• **Given task 1**:
Answer from the Tensix data-path text:
(a) How many Tensix-coprocessor threads issue instructions?
(b) Which thread do the packers usually take instructions from?
(c) What are the dimensions of one SrcA or SrcB bank?
• **Given task 2**: Continue the Tensix data-path text from where it stops.

The big picture: L1 → SrcA/SrcB/Dst → math → Dst → L1
The Unpacker
The Packer
Step-by-step: data going CB → SrcA/Dst → Dst → CB
Complete list of unpacker-related TT* instructions
Source references

1. The big picture: L1 → SrcA/SrcB/Dst → math → Dst → L1

A Tensix tile has:

Figure 1. CB → SrcA/SrcB/Dst → math → Dst → CB. Dashed arrow shows Unpacker 0's optional direct-to-Dst bypass; bidirectional arrow shows the SFPU operating in-place on Dst.

Three Tensix-coprocessor threads (T0/T1/T2) issue Tensix instructions independently and the backend execution units (Unpackers / Matrix Unit / Vector Unit / Packers / ThCon / Sync / Mover / Configuration / Misc) are shared. Unpackers usually take instructions from T0, the FPU/SFPU from T1, the packers from T2 — but any thread can issue any instruction. Synchronization is via STALLWAIT, semaphores, SETDVALID, and the SrcA/SrcB "AllowedClient" mechanism described below.

1.1 SrcA / SrcB / Dst shapes (Blackhole)

SrcA and SrcB each have two banks; a bank is 64 rows × 16 columns. Each datum is up to 19 bits wide (1 sign + 8 exponent + 10 mantissa, i.e. TF32). Software-visible types in SrcA/SrcB are: TF32, BF16, FP16, Integer "16" (opaque), Integer "8" (1S + 10M magnitude). One bank holds enough for a 16×16 face's worth of data with a few extras; unpackers and the FPU swap banks via the "AllowedClient" hand-off.

• **Supplied records**:
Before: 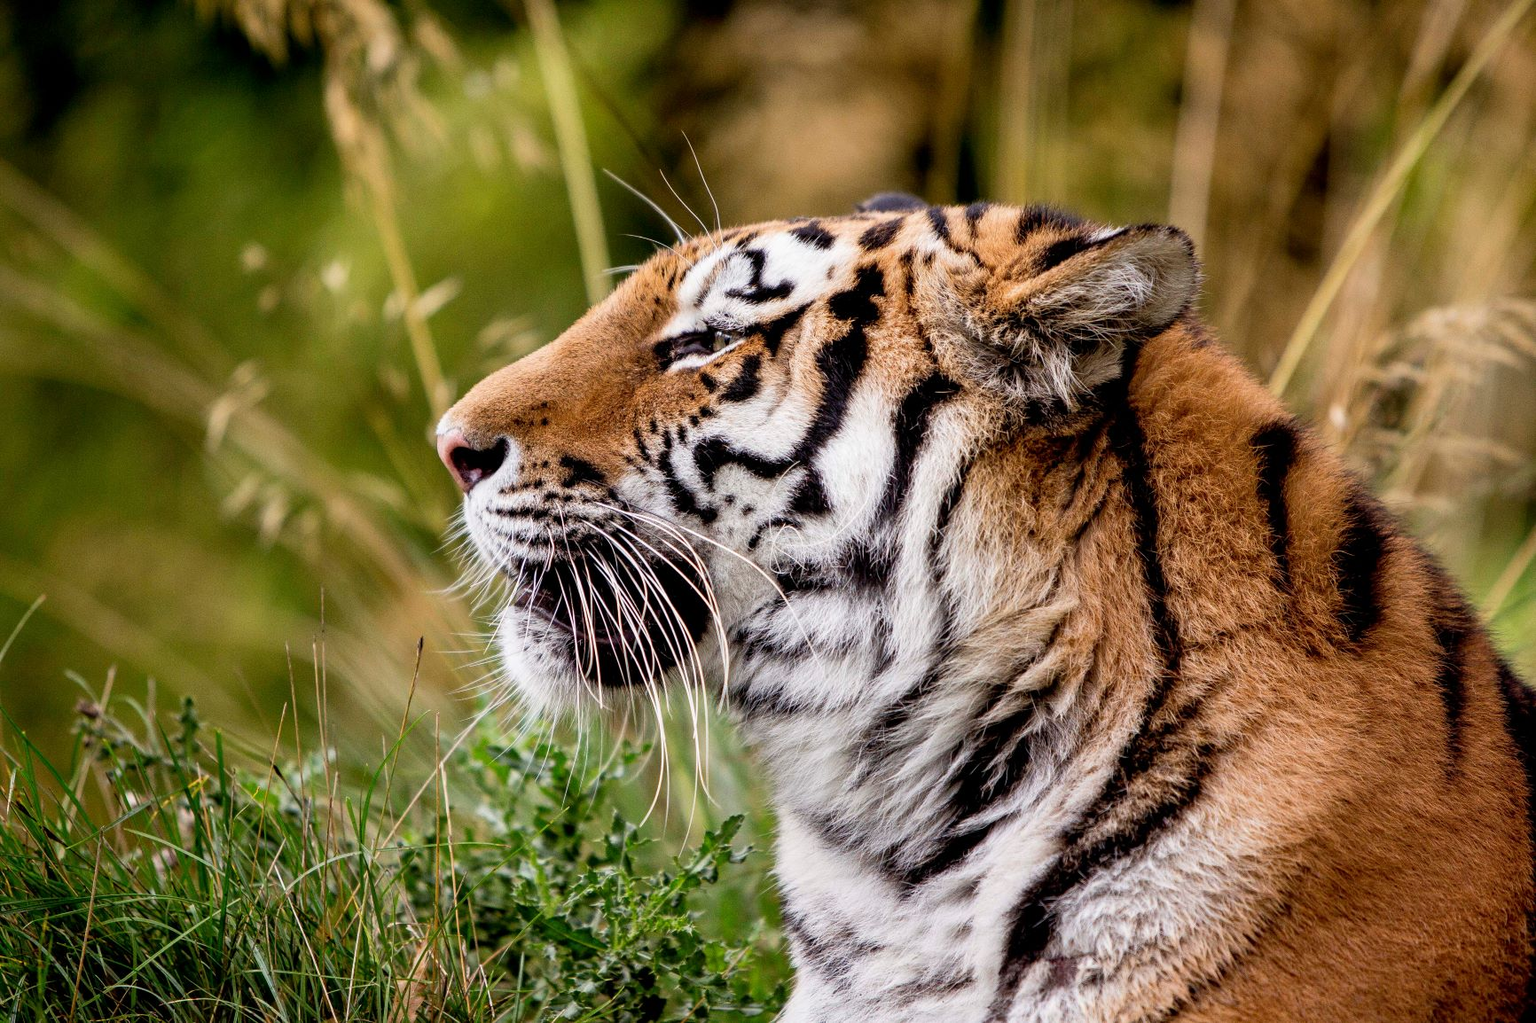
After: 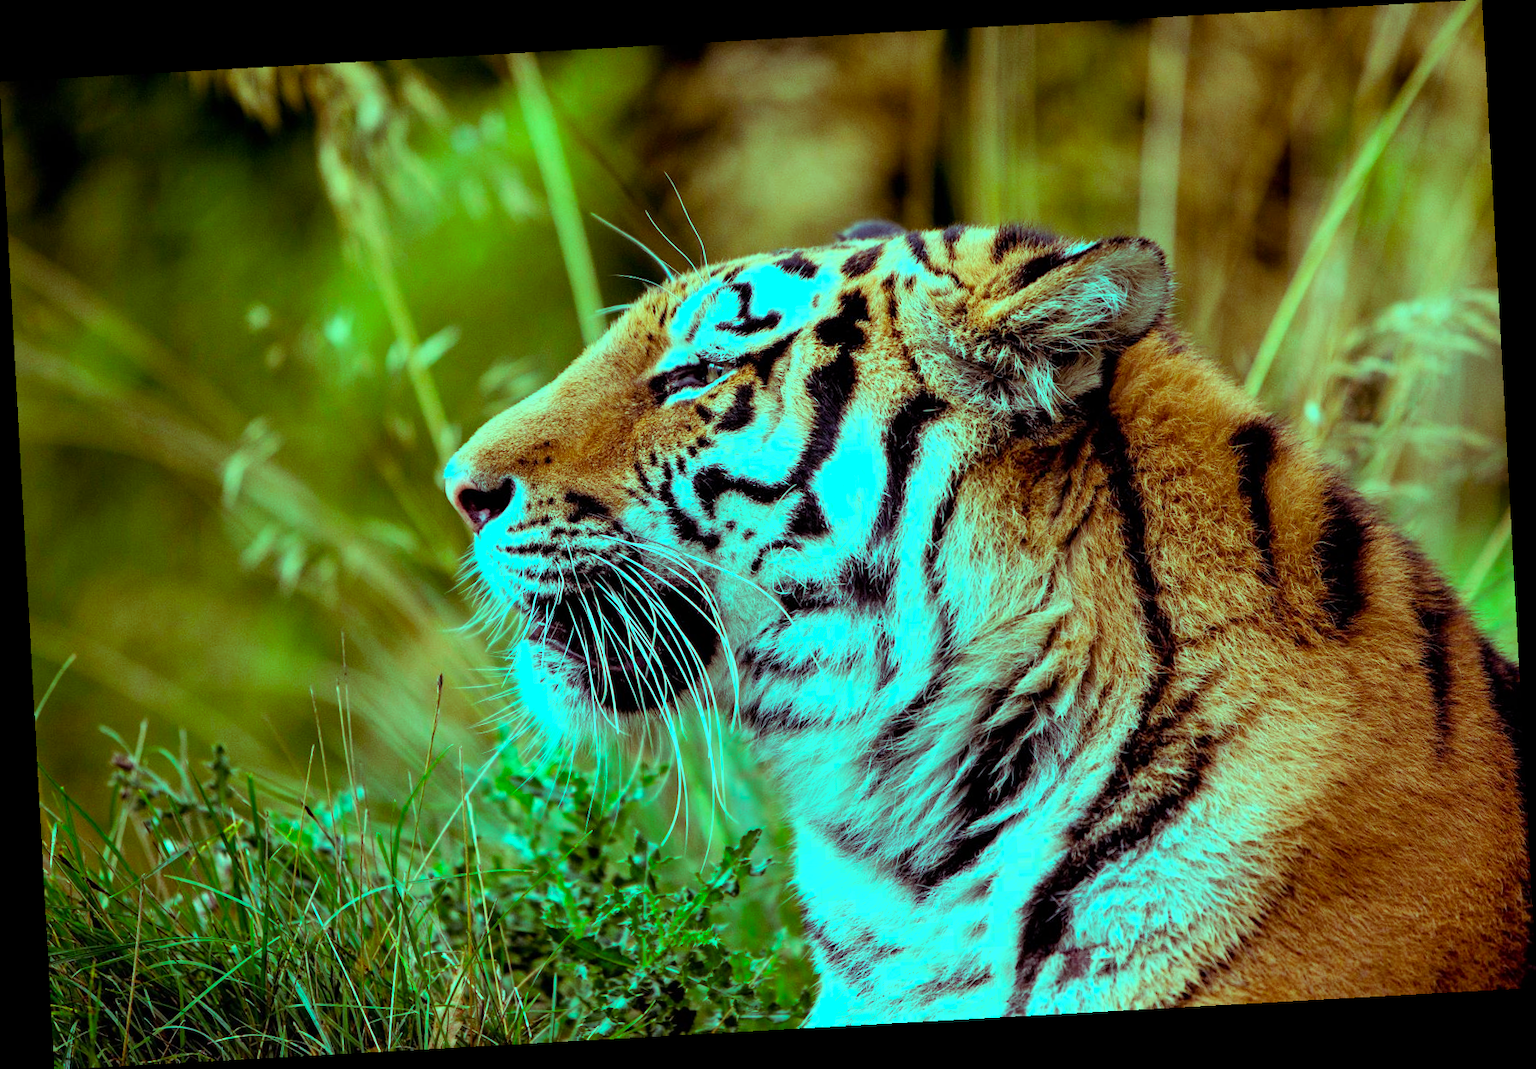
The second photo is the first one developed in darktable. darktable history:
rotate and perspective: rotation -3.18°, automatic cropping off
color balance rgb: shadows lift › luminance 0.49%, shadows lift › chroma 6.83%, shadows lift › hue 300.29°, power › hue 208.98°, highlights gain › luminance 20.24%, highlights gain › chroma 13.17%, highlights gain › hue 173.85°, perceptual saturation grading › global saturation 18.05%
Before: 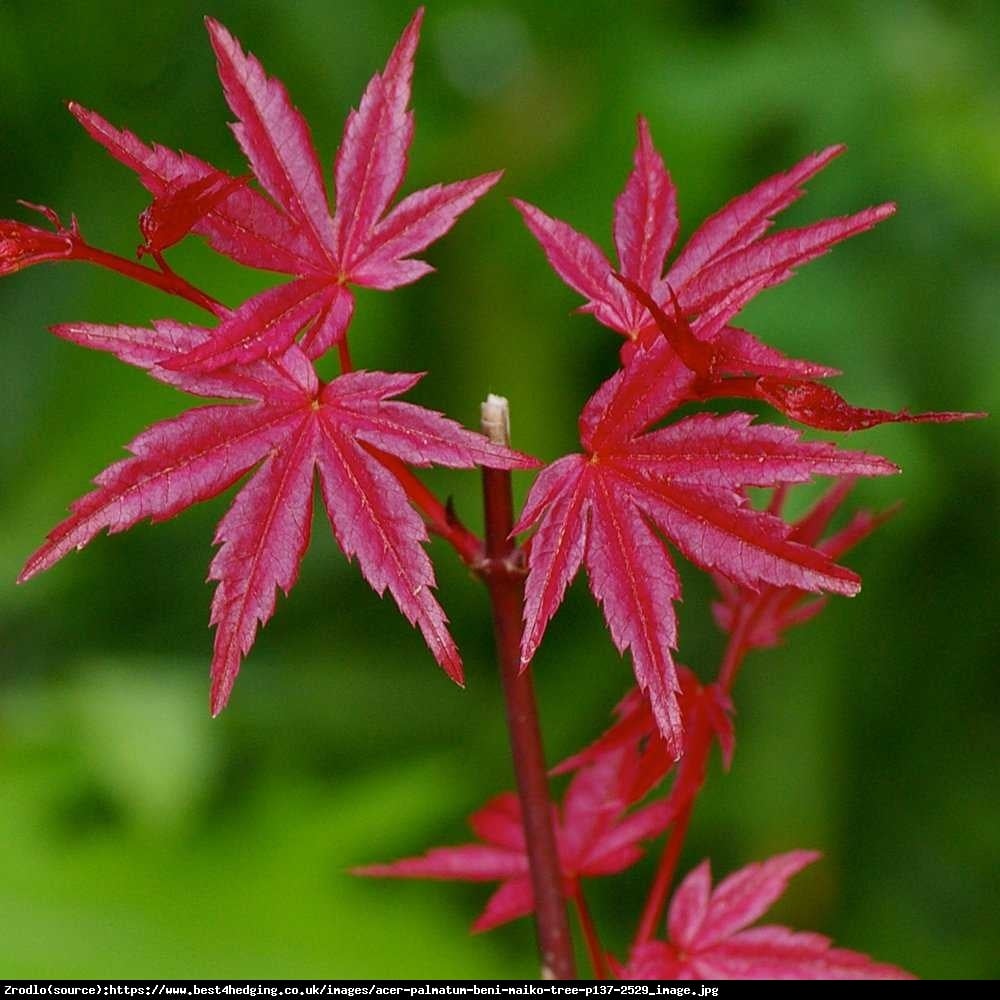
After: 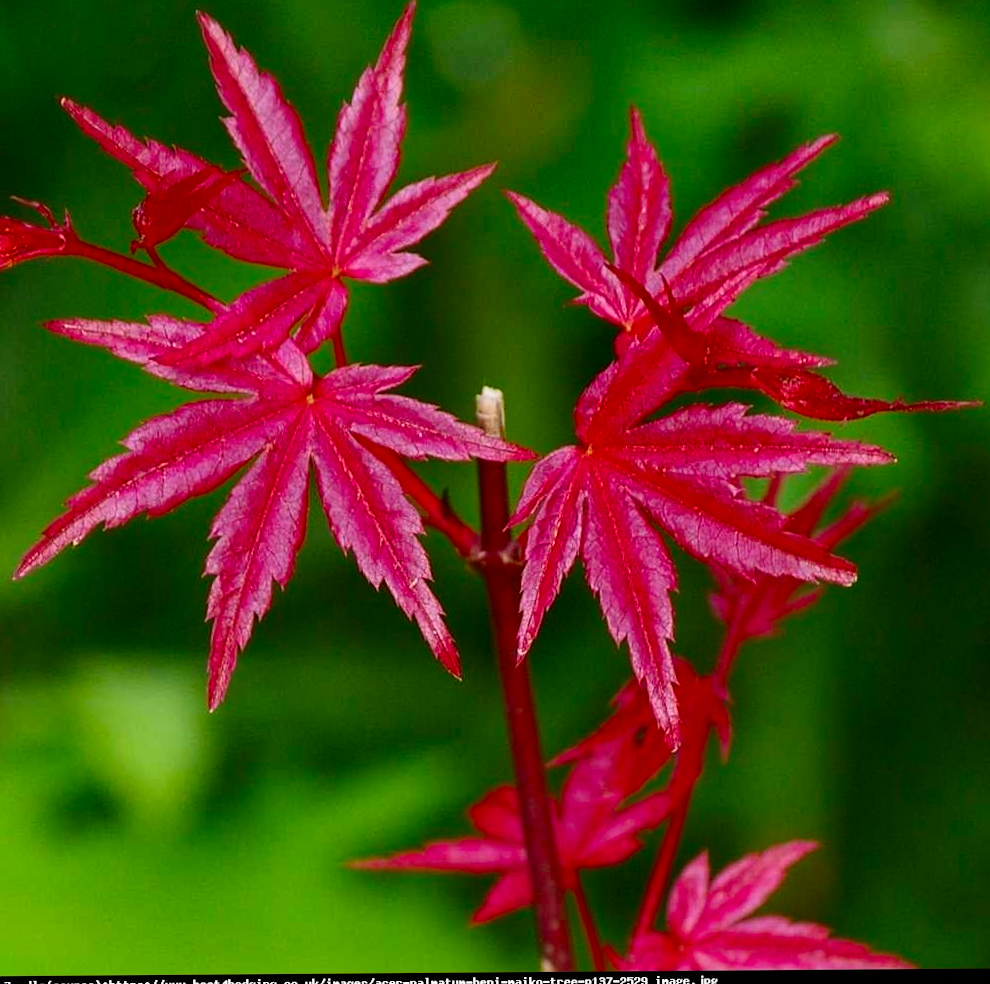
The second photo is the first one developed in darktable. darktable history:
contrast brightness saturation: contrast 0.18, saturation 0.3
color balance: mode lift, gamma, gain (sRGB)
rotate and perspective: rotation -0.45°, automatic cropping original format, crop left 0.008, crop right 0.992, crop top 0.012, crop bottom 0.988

• **Written reply 1**:
(a) Three (T0/T1/T2).
(b) T2.
(c) 64 rows × 16 columns.

• **Written reply 2**:
Dst is 1024 rows × 16 cols × 16 bits (Dst16b view) or 512 rows × 16 cols × 32 bits (Dst32b view) — same underlying storage. Dst can hold FP32, BF16, FP16, Integer "32", Integer "16", Integer "8". Dst's row index goes through the Adj16/Adj32 swizzle (DEST_ACCESS_CFG_remap_addrs, DEST_ACCESS_CFG_swizzle_32b). Each row has a 1-bit DstRowValid flag used by the hardware to track when a write has retired vs. is still in flight (4-cycle scoreboard).
A tile in Tensix convention = 32×32 datums, divided into 4 faces (F0..F3) of 16×16 each, each face stored row-major. Multiple tiles can be held in Dst (configured via DEST_TARGET_REG_CFG_*_Offset).

1.2 ADCs (Addressing Counters)

Both unpackers and packers compute addresses by stepping through "ADC" channels rather than by getting an explicit address each instruction. Each thread has one ADC per unpacker (and a shared one for the packers). Each ADC has two channels (Channel[0] = input/source side, Channel[1] = output/dest side), each with X, Y, Z, W counters + Y_Cr, Z_Cr "current row" shadow counters.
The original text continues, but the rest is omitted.